We are having some difficulties getting accurate timestamping on files with the same names, which are being fowarded from multiple servers to a single indexer. We have differently formatted timestamps on various files with the same names scattered across the servers each called stderr.log, stdout.log etc. They are all being recognized as dates in the future (ie 7/1/11)
IE (each line is an example from a differently formatted stdout.log located on a different machine)
<Wednesday January 5 17:15:20 EST 2011> : 05/01/2011 17:15:20 <DispatchThread> DEBUG [MarketImpl] Processing BI9 heartbeat
<Wednesday January 5 17:18:03 EST 2011> : <5/01/2011 05:18:03 PM EST> <Debug> <HTTP> <BEA-101147> <HttpServer(12101878,n……..
1/05/11 04:40:37 PM EST [INFO] [IntroscopeAgent] Activating JMX Data Collection
<5/01/2011 04:40:23 PM EST> <Notice> <Security> <BEA-090082> <Security initializing using security realm myrealm.>
I have a feeling if I could ignore the “EST” string it would work, splunk thinks EST is US EST not Australian EST (were we are located). Do you have any ideas how I could accomplish this given that they all logs have the same file name.
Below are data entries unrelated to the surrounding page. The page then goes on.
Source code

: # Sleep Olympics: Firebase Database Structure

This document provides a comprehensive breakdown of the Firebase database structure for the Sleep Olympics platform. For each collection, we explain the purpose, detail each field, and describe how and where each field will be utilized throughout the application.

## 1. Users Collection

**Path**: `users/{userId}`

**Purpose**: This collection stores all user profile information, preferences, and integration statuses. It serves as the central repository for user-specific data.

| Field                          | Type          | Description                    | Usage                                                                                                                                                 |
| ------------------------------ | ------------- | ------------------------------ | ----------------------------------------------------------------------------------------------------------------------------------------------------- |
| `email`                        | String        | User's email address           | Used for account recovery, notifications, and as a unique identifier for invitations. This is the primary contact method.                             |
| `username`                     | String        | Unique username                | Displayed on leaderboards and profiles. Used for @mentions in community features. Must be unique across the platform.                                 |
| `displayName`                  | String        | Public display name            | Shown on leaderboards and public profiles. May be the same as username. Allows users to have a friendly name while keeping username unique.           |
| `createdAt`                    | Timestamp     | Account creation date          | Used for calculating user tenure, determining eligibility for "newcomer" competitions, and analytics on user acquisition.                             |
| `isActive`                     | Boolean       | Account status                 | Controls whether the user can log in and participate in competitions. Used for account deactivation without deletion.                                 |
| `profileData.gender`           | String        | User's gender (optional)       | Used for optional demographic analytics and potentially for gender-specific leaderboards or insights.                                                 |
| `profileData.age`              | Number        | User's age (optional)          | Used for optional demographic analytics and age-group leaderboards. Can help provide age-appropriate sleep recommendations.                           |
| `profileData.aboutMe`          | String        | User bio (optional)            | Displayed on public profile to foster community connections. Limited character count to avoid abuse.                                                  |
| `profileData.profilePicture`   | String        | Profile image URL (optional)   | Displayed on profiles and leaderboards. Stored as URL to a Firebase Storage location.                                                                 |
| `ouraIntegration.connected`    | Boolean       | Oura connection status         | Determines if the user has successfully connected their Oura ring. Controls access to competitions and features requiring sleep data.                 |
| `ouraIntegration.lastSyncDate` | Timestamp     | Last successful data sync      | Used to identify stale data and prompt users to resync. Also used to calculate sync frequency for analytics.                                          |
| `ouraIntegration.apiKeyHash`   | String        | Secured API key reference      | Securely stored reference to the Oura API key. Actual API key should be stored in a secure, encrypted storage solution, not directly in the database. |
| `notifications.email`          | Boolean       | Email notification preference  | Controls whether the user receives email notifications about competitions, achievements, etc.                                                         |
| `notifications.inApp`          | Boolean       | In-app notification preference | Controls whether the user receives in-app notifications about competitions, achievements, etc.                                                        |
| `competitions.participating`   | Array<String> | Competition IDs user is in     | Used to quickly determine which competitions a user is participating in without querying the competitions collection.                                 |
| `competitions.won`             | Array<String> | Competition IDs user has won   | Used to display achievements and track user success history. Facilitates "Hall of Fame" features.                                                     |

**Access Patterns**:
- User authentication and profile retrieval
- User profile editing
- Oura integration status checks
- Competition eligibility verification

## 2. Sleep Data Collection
I noticed that there is the option to prefix & lookahead, is there anyway to do a postfix (ie max position).
The way I specified this matches the first line of your example. It skips the < and then looks at the timestamp, but skips the timezone (and year). Splunk will take the current year if not specified in the timestamp, so this is probably okay if you are not loading older data. You would need to make a similar stanza for each sourcetype.
Finally, if all these inputs are actually variations of the same type of data, you could create individual sourcetypes, but name them similarly. For exampe, mySourceType-1, mySourceType-2, etc. Then you could easily search them all by specifying sourcetype=mySourceType* in your search string.